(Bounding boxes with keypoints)
....................

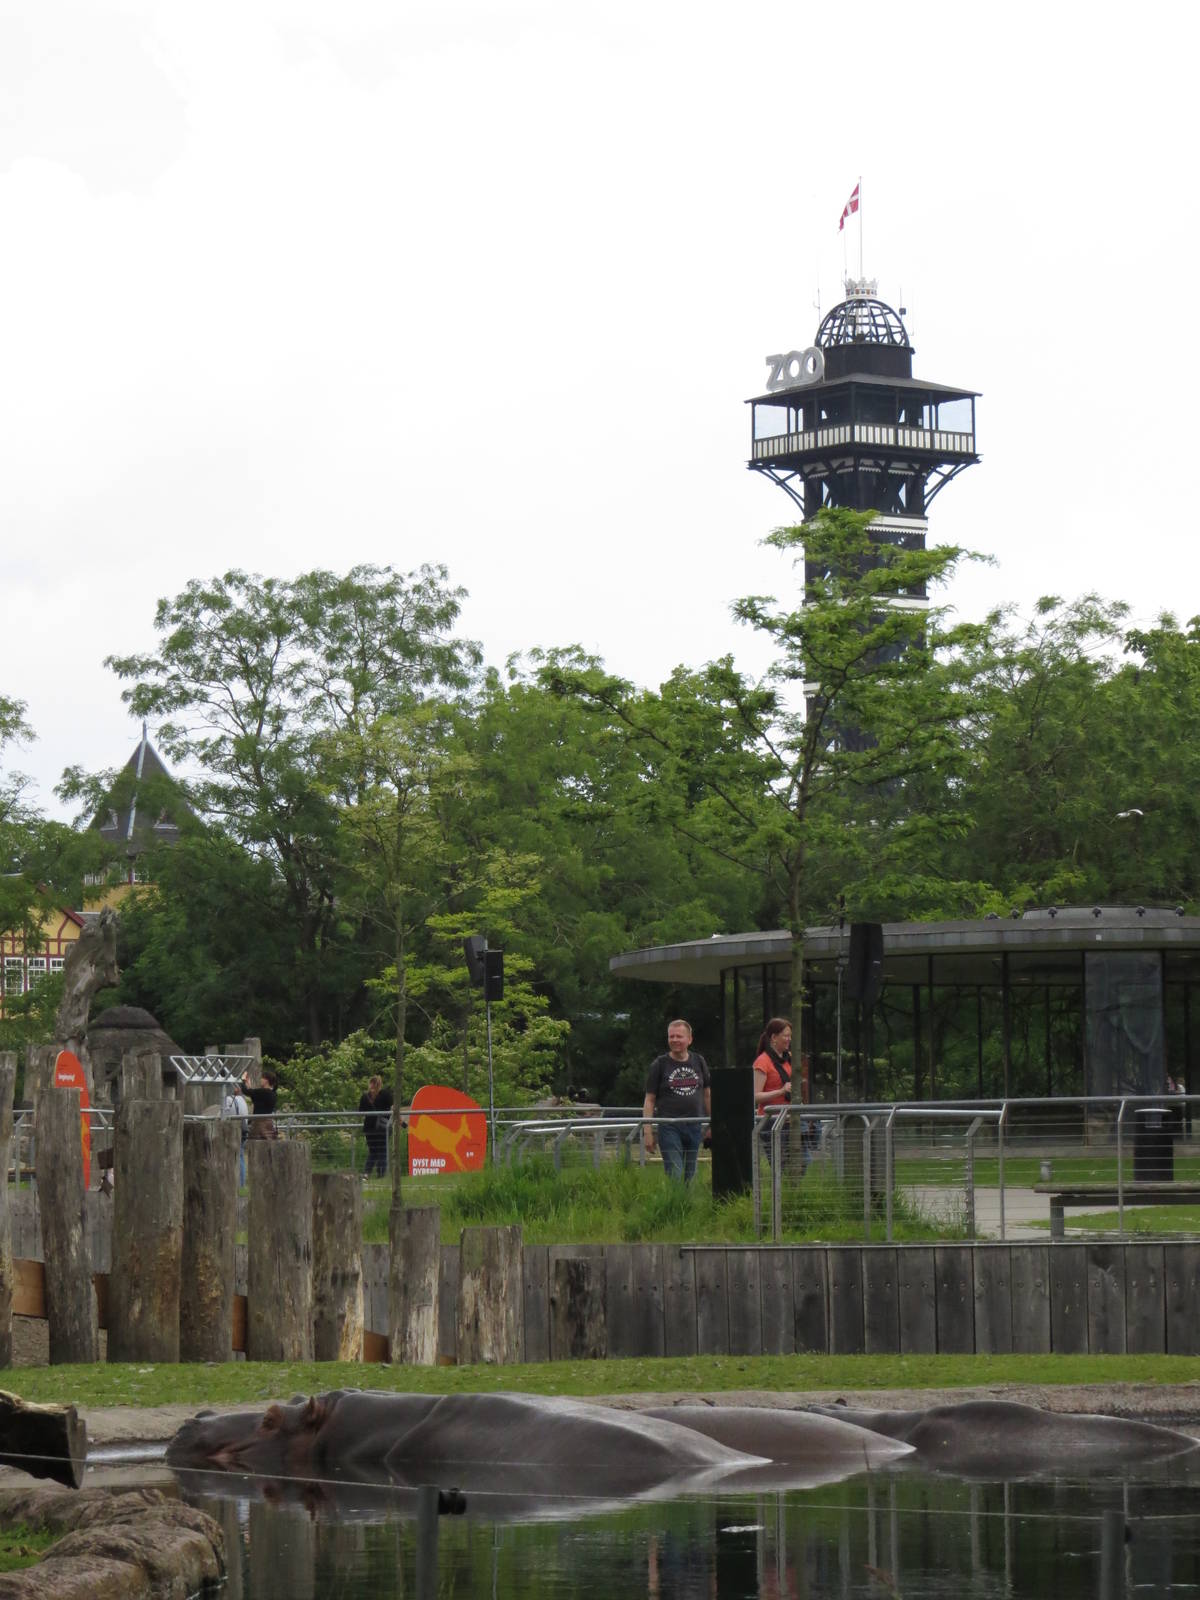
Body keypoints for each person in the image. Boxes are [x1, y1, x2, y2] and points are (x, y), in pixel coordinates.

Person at [643, 1019, 711, 1182]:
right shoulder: (660, 1064)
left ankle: (685, 1206)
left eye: (679, 1036)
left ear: (689, 1039)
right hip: (669, 1126)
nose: (674, 1040)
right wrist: (647, 1131)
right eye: (671, 1036)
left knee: (690, 1174)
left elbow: (707, 1094)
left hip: (694, 1125)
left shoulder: (699, 1061)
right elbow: (650, 1099)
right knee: (675, 1172)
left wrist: (712, 1123)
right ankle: (674, 1205)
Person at [359, 1074, 393, 1179]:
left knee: (373, 1151)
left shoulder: (365, 1097)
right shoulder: (386, 1094)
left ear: (370, 1084)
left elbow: (361, 1112)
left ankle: (367, 1173)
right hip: (383, 1128)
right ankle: (381, 1174)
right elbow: (392, 1109)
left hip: (369, 1128)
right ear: (380, 1084)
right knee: (382, 1151)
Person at [222, 1079, 251, 1184]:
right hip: (244, 1130)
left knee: (231, 1156)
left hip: (233, 1131)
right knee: (241, 1156)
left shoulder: (228, 1100)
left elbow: (224, 1115)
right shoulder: (242, 1100)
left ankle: (233, 1182)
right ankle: (241, 1183)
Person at [242, 1068, 279, 1140]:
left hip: (259, 1123)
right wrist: (248, 1085)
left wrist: (243, 1080)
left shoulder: (265, 1092)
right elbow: (254, 1096)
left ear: (266, 1080)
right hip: (268, 1123)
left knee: (254, 1143)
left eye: (262, 1078)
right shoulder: (272, 1093)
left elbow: (246, 1092)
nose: (260, 1080)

....................

Scan the data above. Return every line with "knee" in it.

left knee: (690, 1174)
right knee: (675, 1172)
left knee: (373, 1151)
right knee: (382, 1151)
left knee: (231, 1156)
right knee: (241, 1156)
left knee: (254, 1143)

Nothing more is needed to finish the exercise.